Opinião

Uma espécie de pandemia – a esperança!
Os meus pais, pessoas pobres do alentejo e pobres é a palavra exata, quando todos dizem “humildes”, numa espécie de vergonha. Como se fosse…
Pode ser-se muito rico e ser-se humilde, mas pobre é não ter dinheiro (ponto final). A humildade não tem extrato social.
Sairam da terra já casados, no tempo que se namorava ao postigo. A terra deu-lhes uma enorme fortuna, mas não lhes dava pão. Trabalharam muito e juntavam “para um dia”… Passaram a ter comida na mesa onde, duas filhas se alimentavam com qualidade, mas onde só se enchia o copo do sumo uma vez.
Tive tudo, mas não tinha tudo. Era no dia Natal e no dia de aniversário que estreava uma roupa e chorei no dia que recebi uns ténis “de marca”.
As férias levavam-nos à “terra” carregados de comida da cidade, porque na “terra” só havia o que a terra dava. E que bom que isso era… sinto, ainda hoje, o cheiro a tomate e melancia fresca!
Viajei pelos livros e pela imaginação. Andava de avião quando sonhava ser hospedeira de bordo e emocionei-me quando vi a “Tour Eiffel” sem ser nas páginas das revistas.
Herdei esta capacidade de apreciar o que a vida dá. Herdei a palavra gratidão, sem cifrões ou partilhas de imóveis à mistura.
A minha herança é o que vivi e especialmente o que não vivi.
O que não vivi fez-me apreciar, de outra forma a conquista de uns sapatos que não tinham que ser estreados em dia de festa.
Cresci com a ideia muito segura daquilo que podia e não podia ter. Sempre aceitei comer lagosta, mas se alface é o prato principal, é degustado com a mesma satisfação.
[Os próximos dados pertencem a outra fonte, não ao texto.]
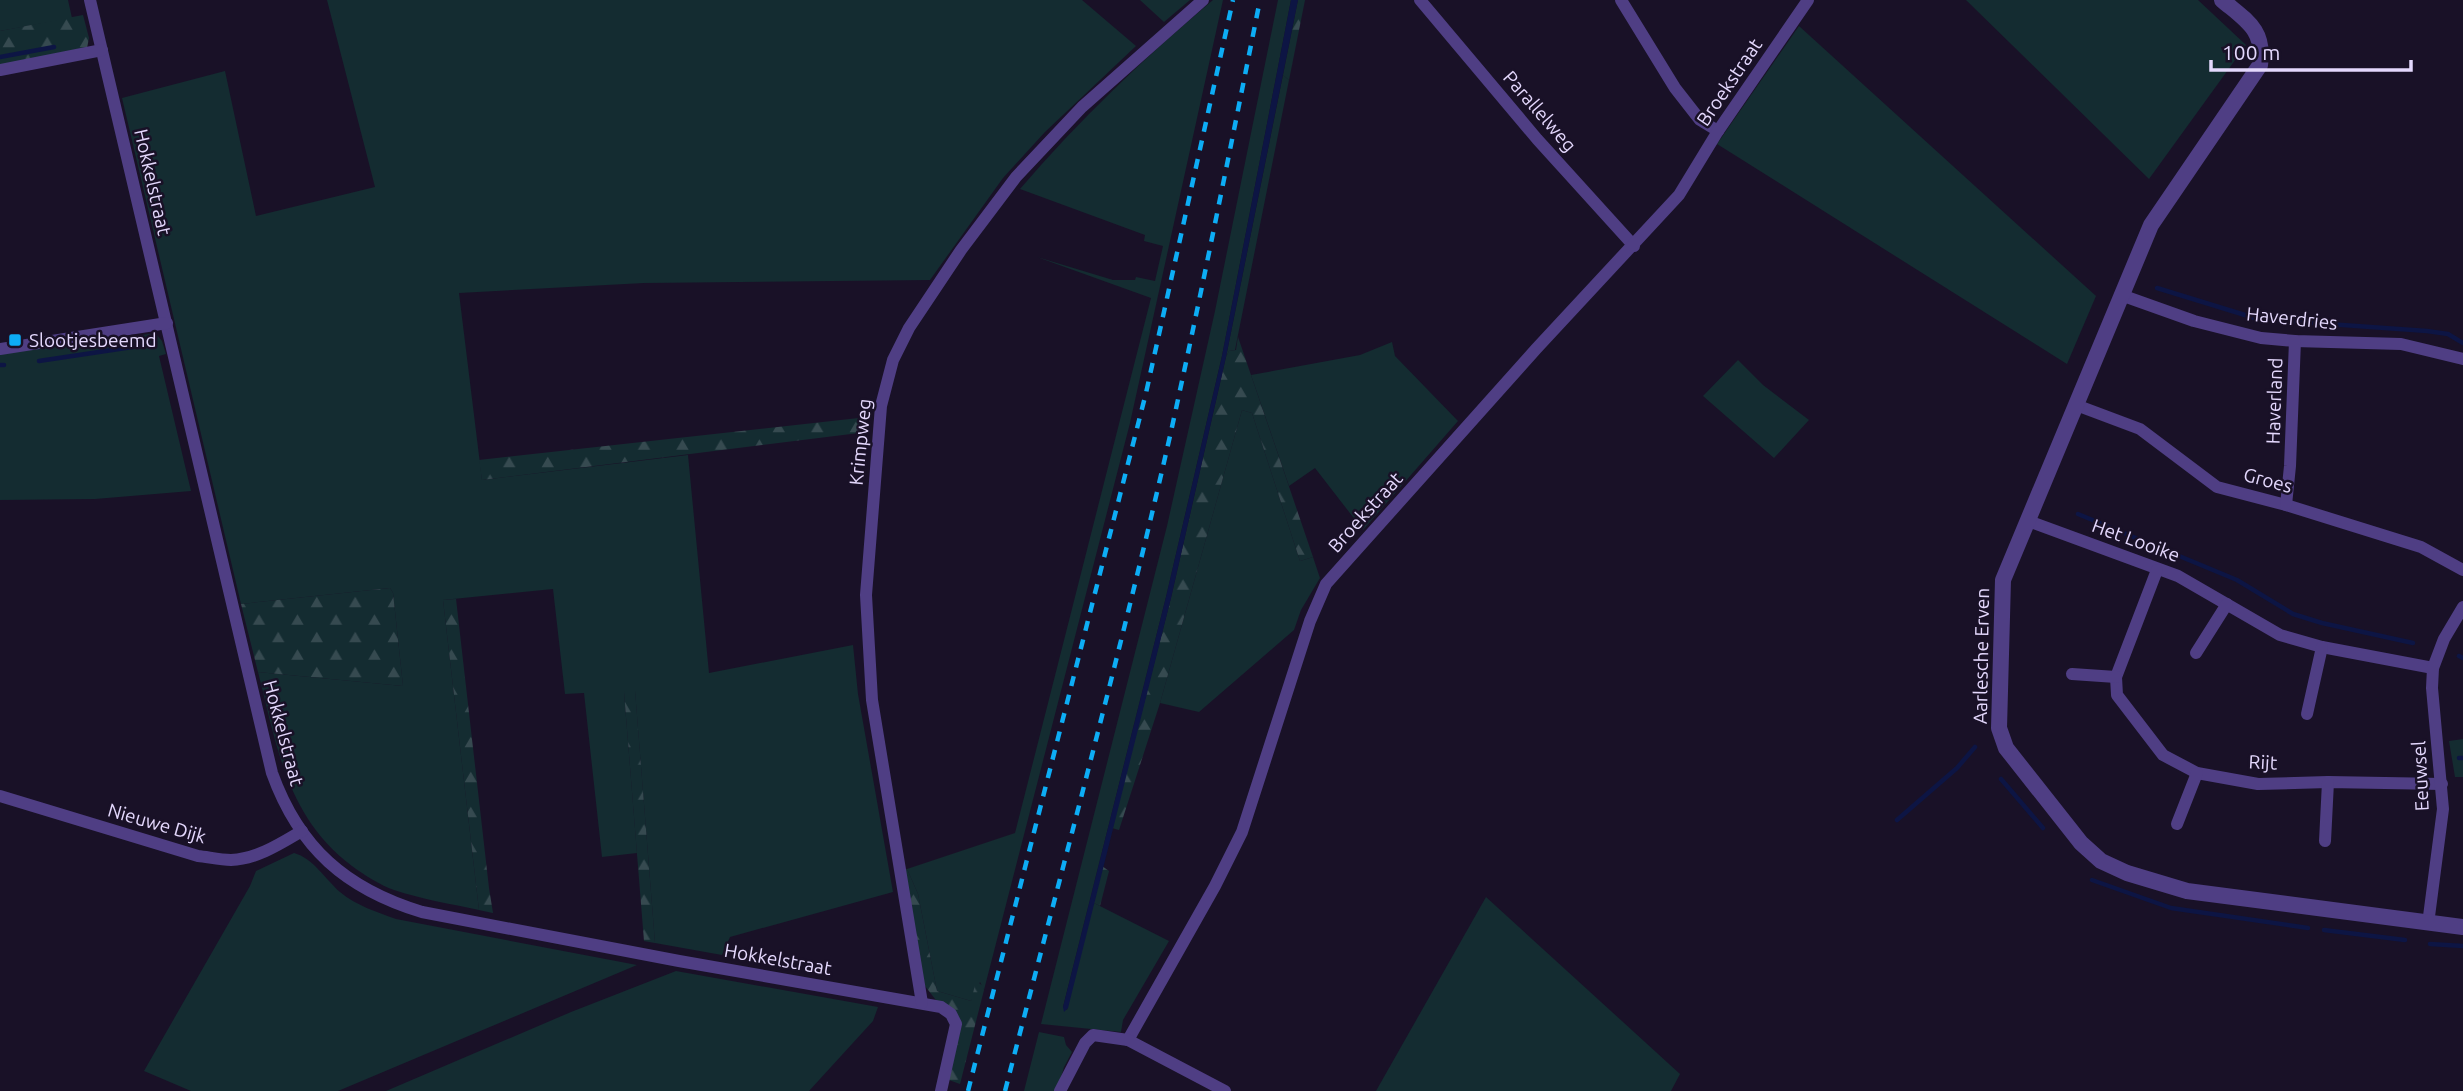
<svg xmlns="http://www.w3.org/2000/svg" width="2463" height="1091" font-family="Ubuntu,sans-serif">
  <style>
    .green { fill: #142c31 }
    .forest { fill: url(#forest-firs) }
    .water { fill: #0d1544 }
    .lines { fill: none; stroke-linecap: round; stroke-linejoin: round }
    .stream { stroke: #0d1544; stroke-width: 4.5 }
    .minor { stroke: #4f3e84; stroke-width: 12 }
    .tertiary { stroke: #4f3e84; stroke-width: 16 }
    .rail { stroke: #0dadf5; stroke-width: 4.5; stroke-dasharray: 10 9; stroke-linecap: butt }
    .poi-dot { fill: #0dadf5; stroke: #191127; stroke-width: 2.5 }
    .labels { text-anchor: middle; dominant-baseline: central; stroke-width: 5; stroke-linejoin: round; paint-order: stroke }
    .street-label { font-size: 19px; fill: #e4d8fd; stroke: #191127 }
    .poi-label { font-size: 19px; fill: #e4d8fd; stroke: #191127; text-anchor: start }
  </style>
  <defs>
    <pattern id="forest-firs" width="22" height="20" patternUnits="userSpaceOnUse" patternTransform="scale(1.75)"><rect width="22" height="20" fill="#142c31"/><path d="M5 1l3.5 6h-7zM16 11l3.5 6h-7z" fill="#364a50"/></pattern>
  </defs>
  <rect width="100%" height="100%" fill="#191127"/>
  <!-- green -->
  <g class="green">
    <path d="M0,0H68L72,18L0,31Z"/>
    <path d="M327,0H1082L1136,46L1045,132L1003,178L930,280L644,283L459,293L482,480L688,455L709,673L853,645L858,694L893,892L730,937L722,955L655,943L635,691L624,692L637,853L602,857L584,693L565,694L553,589L443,600L479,910C451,904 421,899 394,890C380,885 364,875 352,866C287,817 277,747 258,672L403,686L393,593L390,588L241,604L122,98L225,71L256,216L375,187Z"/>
    <path d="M1140,0H1190L1164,22Z"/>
    <path d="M1213,0H1223L1130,423L984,990L980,982L971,1001L937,991L918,894L907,869L1015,833L1151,298L1037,257L1113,280H1135L1136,277L1155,281L1163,246L1144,241L1145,235L1020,189C1079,120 1144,58 1213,0Z"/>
    <path d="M1278,0H1291L1222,356L1166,597L1063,1007L1067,1010L1092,902L1169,941L1123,1020L1121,1032L1041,1024L1167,526L1215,311Z"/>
    <path d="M1966,0H2198L2246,45L2149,179Z"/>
    <path d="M1799,26L2096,296L2067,364L1717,144Z"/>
    <path d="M1283,75L1289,80L1235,350L1229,351L1226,357Z"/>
    <path d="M149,334L157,335L162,341L166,354L159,356L191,491L95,499L0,500V354Z"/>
    <path d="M1392,342L1395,356L1458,421L1363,530L1315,468L1289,486L1251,375L1360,355Z"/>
    <path d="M1738,360L1763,385L1809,420L1774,458L1703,396Z"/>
    <path d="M1242,410L1252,413L1300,561L1313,557L1320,578L1301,610L1294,630L1199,712L1160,703Z"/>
    <path d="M2463,739V777H2455L2449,741Z"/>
    <path d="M294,853C313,858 326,880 340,892C357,906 377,912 396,919L637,965L338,1091H191L144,1071L250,886L256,871Z"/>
    <path d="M1486,897L1680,1074L1671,1091H1376Z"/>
    <path d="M676,971L878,1007L873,1021L809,1091H386L571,1012Z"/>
    <path d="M1039,1032L1064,1037L1066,1045L1072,1052L1064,1067L1057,1091H1024Z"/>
  </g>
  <!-- forest -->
  <g class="forest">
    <path d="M1298,0H1305L1289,80L1283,75Z"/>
    <path d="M83,15L89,38L87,48L0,67V31Z"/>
    <path d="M1238,337L1313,557L1300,561L1252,413L1242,410L1160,703L1119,830L1112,828L1171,598L1226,357L1229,351L1236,350Z"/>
    <path d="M868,417L867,432L482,480L479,460Z"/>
    <path d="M390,588L393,593L403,686L258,672L241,604Z"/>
    <path d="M456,599L489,888L493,913L479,910L443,600Z"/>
    <path d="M626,690H635L655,943L644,941L624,692Z"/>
    <path d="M1102,866L1109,871L1100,906L1092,902Z"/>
    <path d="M907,869L918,894L937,991L971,1001L976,981L983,986L984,990L960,1084L949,1080L960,1031L925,986L903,870Z"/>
  </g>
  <!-- water -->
  <path class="water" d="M1291,0H1298L1226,357L1171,598L1068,1008L1064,1012L1063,1007L1166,597L1222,356Z"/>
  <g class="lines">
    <!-- stream -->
    <g class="stream">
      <path d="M0,57L54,47"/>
      <path d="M2157,288L2258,319L2427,331L2448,334L2463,343"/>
      <path d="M39,361L139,346"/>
      <path d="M0,365H4"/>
      <path d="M2078,514L2237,580L2293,614L2322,623L2413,643"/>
      <path d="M2459,656L2463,658"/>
      <path d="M2459,758H2463"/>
      <path d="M2001,779L2043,828"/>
      <path d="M1897,820L1957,768L1975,747"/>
      <path d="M2092,880L2171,908L2308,928"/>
      <path d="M2324,930L2405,940"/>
      <path d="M2430,944L2463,946"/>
    </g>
    <!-- minor -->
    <g class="minor">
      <path d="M90,0L272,773C299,848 346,889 422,912L679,961L941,1007L951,1014L956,1024L941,1091"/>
      <path d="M1420,0L1537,139L1634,246"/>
      <path d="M1621,0L1675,88L1700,120L1718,131"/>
      <path d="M0,70L102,50"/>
      <path d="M2121,295L2194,321L2261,338L2295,341L2401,344L2463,359"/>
      <path d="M0,349L167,323"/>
      <path d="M2076,405L2140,429L2217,487L2286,505L2421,547L2463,570"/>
      <path d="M2286,505L2290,466L2295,341"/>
      <path d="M2028,521L2178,576L2280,635L2322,647L2433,668"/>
      <path d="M2157,570L2116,677L2117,695L2163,755L2197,773L2258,784L2328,782L2442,784"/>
      <path d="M2196,653L2227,604"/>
      <path d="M2072,674L2116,677"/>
      <path d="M2307,714L2322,647"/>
      <path d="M0,796L198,856C208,857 220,860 231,860C257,859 280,844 302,831"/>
      <path d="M2177,824L2197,773"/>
      <path d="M2325,841L2328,782"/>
      <path d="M2428,924L2443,809L2432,688L2433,668L2444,639L2463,607"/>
      <path d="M922,1003L872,700L866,595L881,406L893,360L909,328L961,250L1016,177L1082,107L1203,0"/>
      <path d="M1128,1040L1215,886L1242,832L1310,621L1326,584L1536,349L1679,195L1718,131L1808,0"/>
      <path d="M1060,1091L1085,1043L1093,1035L1128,1040L1225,1091"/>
    </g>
    <!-- tertiary -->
    <path class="tertiary" d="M2222,0C2247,21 2265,30 2260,65L2151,225L2003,580L1999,728L2006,748L2081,843L2101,861L2127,873L2187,891L2463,927"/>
    <!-- rail -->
    <g class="rail">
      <path d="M968,1091L1146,393L1233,0"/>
      <path d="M1005,1091C1061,873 1120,655 1170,436C1202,291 1231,145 1260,0"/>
    </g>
  </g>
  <!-- markers -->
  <rect class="poi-dot" x="8" y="333" width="14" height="14" rx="3.5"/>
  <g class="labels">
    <!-- street labels -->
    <g class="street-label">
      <text transform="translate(1729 82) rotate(-56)">Broekstraat</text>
      <text transform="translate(1540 111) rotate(49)">Parallelweg</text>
      <text transform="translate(153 182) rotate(77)">Hokkelstraat</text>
      <text transform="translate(2292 318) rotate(6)">Haverdries</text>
      <text transform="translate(2274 401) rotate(-88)">Haverland</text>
      <text transform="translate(860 442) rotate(-84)">Krimpweg</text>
      <text transform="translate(2268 480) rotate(15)">Groes</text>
      <text transform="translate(1365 512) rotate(-48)">Broekstraat</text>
      <text transform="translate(2136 540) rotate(20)">Het Looike</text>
      <text transform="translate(1981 656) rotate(-89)">Aarlesche Erven</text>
      <text transform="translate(284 733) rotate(75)">Hokkelstraat</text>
      <text transform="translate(2263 762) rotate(3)">Rijt</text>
      <text transform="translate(2420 776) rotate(-93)">Eeuwsel</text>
      <text transform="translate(157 823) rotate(16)">Nieuwe Dijk</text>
      <text transform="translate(778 959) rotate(10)">Hokkelstraat</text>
    </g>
    <!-- poi labels -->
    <g class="poi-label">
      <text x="29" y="340">Slootjesbeemd</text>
    </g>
  </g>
  <!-- scale -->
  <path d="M2211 60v10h200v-10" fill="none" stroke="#e4d8fd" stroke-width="3.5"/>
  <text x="2222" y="60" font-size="21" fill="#e4d8fd" stroke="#191127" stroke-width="5" paint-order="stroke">100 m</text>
</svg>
À minha filha deixo herança semelhante de quem lhe vai dando tudo, com a certeza que esse tudo tem tanto de prazer como de trabalho. Ela já percebeu porque não é de palavras que vivemos e sim de exemplos.
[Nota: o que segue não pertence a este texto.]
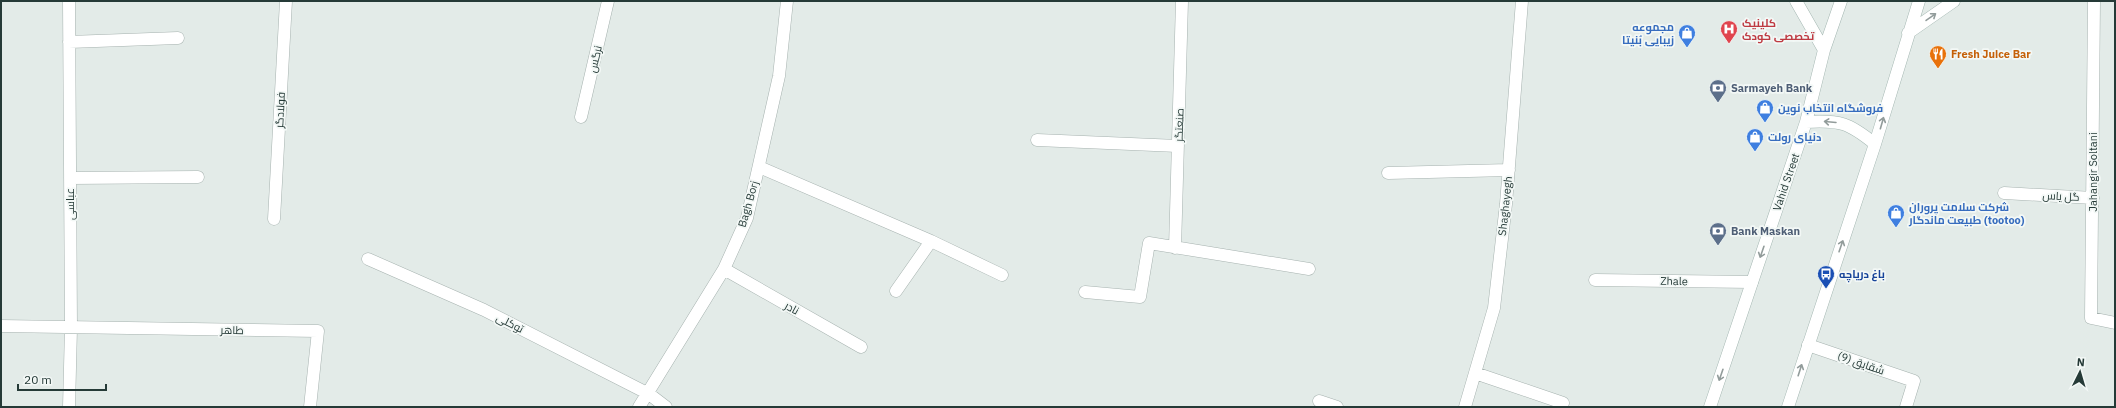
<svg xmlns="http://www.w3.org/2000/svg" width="2116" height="408" font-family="'IBM Plex Sans',Cairo,sans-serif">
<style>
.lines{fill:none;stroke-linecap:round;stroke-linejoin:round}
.minor-casing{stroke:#a6b2af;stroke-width:13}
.secondary-casing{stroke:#a3b6b1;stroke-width:13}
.minor{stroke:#fff;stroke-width:12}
.secondary{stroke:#fff;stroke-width:12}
.oneway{stroke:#929c9b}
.labels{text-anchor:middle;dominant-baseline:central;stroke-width:3.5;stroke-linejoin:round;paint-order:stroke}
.health-label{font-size:11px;font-weight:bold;fill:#be3a42;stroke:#f3f8f6;text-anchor:start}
.shop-label{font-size:11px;font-weight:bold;fill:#366cbe;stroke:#f3f8f6;text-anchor:start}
.food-label{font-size:11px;font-weight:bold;fill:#c56008;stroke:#f3f8f6;text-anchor:start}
.street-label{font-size:11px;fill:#253a37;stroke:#f3f8f6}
.service-label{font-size:11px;font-weight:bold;fill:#4e5e75;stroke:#f3f8f6;text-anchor:start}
.transit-label{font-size:11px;font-weight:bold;fill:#164399;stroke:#f3f8f6;text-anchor:start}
</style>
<rect width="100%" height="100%" fill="#e3ebe8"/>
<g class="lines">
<g class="minor-casing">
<path id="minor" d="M69,1L71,328L69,407
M2094,1L2091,318L2115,323
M69,42L178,38
M581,117L608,1
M1037,140L1178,146
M759,167L931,241L896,291
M1388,173L1509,170
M70,178L198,177
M2004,193L2093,198
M274,219L286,1
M931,241L1002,275
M1175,248L1182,1
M368,259L484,310L649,394L666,407
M724,269L861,347
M1595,280L1752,282
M1085,292L1140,297L1149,243L1309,269
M1,326L318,331L310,407
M1808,345L1914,381L1906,407
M1475,373L1563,403
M1319,401L1337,407
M639,407L724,269L747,218L779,76L787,1
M1465,407L1494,308L1506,204L1522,1"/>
</g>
<g class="secondary-casing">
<path id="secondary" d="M1796,1L1824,50
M1908,33L1954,1
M1806,122C1841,120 1849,123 1875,144
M1710,407L1806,122L1824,50L1841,1
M1788,407L1875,144L1919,1"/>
</g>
<use href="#minor" class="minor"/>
<use href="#secondary" class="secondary"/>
</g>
<defs><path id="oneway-shaft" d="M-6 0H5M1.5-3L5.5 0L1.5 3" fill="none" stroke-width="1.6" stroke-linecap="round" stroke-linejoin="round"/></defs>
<g class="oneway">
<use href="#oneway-shaft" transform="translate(1931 17) rotate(-35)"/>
<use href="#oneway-shaft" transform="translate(1830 122) rotate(-175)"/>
<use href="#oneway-shaft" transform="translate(1882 123) rotate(-74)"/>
<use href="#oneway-shaft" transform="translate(1841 246) rotate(-71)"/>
<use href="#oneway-shaft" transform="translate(1762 252) rotate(109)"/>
<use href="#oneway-shaft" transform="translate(1800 370) rotate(-72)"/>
<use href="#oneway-shaft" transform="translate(1721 375) rotate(109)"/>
</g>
<defs>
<g id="hospital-pin" transform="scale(0.9)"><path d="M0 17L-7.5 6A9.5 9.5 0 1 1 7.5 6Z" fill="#e0444e" stroke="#f3f8f6"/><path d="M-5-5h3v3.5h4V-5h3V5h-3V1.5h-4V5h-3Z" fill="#fff"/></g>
<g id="shop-pin" transform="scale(0.9)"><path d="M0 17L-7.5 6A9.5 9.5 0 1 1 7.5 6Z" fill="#3f7fe0" stroke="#f3f8f6"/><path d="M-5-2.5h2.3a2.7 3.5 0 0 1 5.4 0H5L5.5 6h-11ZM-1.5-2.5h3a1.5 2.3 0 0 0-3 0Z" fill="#fff"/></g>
<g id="restaurant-pin" transform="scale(0.9)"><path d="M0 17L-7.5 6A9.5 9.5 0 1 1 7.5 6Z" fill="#e8710a" stroke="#f3f8f6"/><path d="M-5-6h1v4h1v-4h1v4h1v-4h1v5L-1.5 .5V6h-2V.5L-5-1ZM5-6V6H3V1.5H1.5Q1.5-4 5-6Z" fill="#fff"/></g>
<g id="bank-pin" transform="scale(0.9)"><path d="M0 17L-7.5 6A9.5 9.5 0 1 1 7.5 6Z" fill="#5c6f8a" stroke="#f3f8f6"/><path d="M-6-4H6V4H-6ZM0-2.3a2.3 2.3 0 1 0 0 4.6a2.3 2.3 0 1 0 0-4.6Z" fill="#fff"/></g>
<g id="bus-pin" transform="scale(0.9)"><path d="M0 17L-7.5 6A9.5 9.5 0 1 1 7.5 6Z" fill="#1a4fb4" stroke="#f3f8f6"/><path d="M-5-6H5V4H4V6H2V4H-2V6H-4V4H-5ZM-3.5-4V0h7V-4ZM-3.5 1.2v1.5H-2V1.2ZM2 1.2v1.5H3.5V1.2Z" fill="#fff"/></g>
</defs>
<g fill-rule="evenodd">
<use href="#hospital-pin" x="1729" y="29"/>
<use href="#shop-pin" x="1687" y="33"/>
<use href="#restaurant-pin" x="1938" y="54"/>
<use href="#bank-pin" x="1718" y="88"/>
<use href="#shop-pin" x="1765" y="108"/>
<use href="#shop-pin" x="1755" y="137"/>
<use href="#shop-pin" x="1896" y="213"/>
<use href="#bank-pin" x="1718" y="231"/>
<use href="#bus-pin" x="1826" y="274"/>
</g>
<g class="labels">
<g class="health-label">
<text x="1742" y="23">کلینیک<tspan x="1742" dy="13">تخصصی کودک</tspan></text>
</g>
<g class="shop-label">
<text x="1674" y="27" text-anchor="end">مجموعه<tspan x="1674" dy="13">زیبایی بُنیتا</tspan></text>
<text x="1778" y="108">فروشگاه انتخاب نوین</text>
<text x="1768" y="137">دنیای رولت</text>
<text x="1909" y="207">شرکت سلامت پروران<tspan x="1909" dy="13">طبیعت ماندگار (tootoo)</tspan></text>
</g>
<g class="food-label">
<text x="1951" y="54">Fresh Juice Bar</text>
</g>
<g class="street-label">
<text transform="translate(595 59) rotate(-77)">نرگس</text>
<text transform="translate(280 110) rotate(-87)">فولادگر</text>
<text transform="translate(1179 125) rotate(-88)">صنعتگر</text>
<text transform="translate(2093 172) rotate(-90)">Jahangir Soltani</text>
<text transform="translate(1786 182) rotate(-71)">Vahid Street</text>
<text transform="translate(2061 196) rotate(3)">گل یاس</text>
<text transform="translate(70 204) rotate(-90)">عباسی</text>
<text transform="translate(748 204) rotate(-74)">Bagh Borj</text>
<text transform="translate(1505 206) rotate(-84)">Shaghayegh</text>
<text transform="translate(1674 281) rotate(1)">Zhale</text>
<text transform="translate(792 308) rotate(29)">نادر</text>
<text transform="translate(510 323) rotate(27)">توکلی</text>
<text transform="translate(232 330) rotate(1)">طاهر</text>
<text transform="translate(1861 363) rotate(19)">شقایق (9)</text>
</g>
<g class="service-label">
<text x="1731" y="88">Sarmayeh Bank</text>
<text x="1731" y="231">Bank Maskan</text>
</g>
<g class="transit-label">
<text x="1839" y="274">باغ دریاچه</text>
</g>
</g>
<rect width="2116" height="408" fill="none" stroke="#253a37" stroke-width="4"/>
<g transform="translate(2080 372) rotate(5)" stroke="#f3f8f6" stroke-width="3" paint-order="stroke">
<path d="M0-3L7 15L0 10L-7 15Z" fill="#253a37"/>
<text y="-6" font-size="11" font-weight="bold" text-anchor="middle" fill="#253a37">N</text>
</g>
<path d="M18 384v6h88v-6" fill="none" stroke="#253a37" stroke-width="2"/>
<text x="24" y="384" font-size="12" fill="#253a37" stroke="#f3f8f6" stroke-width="3" paint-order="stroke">20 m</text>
</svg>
Na vida precisamos de sorte, mas também de heranças grandiosas e estas não são de milhões de euros. Ter fortuna é a gratidão como aceitamos os desafios e a rejeição do papel de vitima daquela coisa maravilhosa que se chama “vida”.
Não ter saúde é, na minha opinião, a única coisa que nos pode levar à pobreza. Pobreza é morrer por falta dela, mesmo com muito ouro no banco. Essa é a pobreza maior!
A mim, restam-me umas unhas sem verniz gel, mas limpas e cortadas. “É o que é” e uma coisa não é melhor que a outra – é só diferente!
É este o tempo que vivemos e onde o mundo se vai dividir entre as pessoas que aceitam e as que irão chorar sempre pelas unhas partidas.
Aceitar é a coragem dos fortes, como a gratidão é o alimento dos que vencem!
Agarro-me à esperança, com o mesmo sorriso que penso nos sapatos, embora agora não os possa comprar, mas com a certeza que vou voltar a subir nuns saltos de 12cm.
Sorrir de ténis é tão bom quando se aprendeu que só assim faz sentido ver a vida.
Não é agora o fim de nada é apenas voltar à terra e namorar ao postigo para que o casamento dure, saudável a vida toda!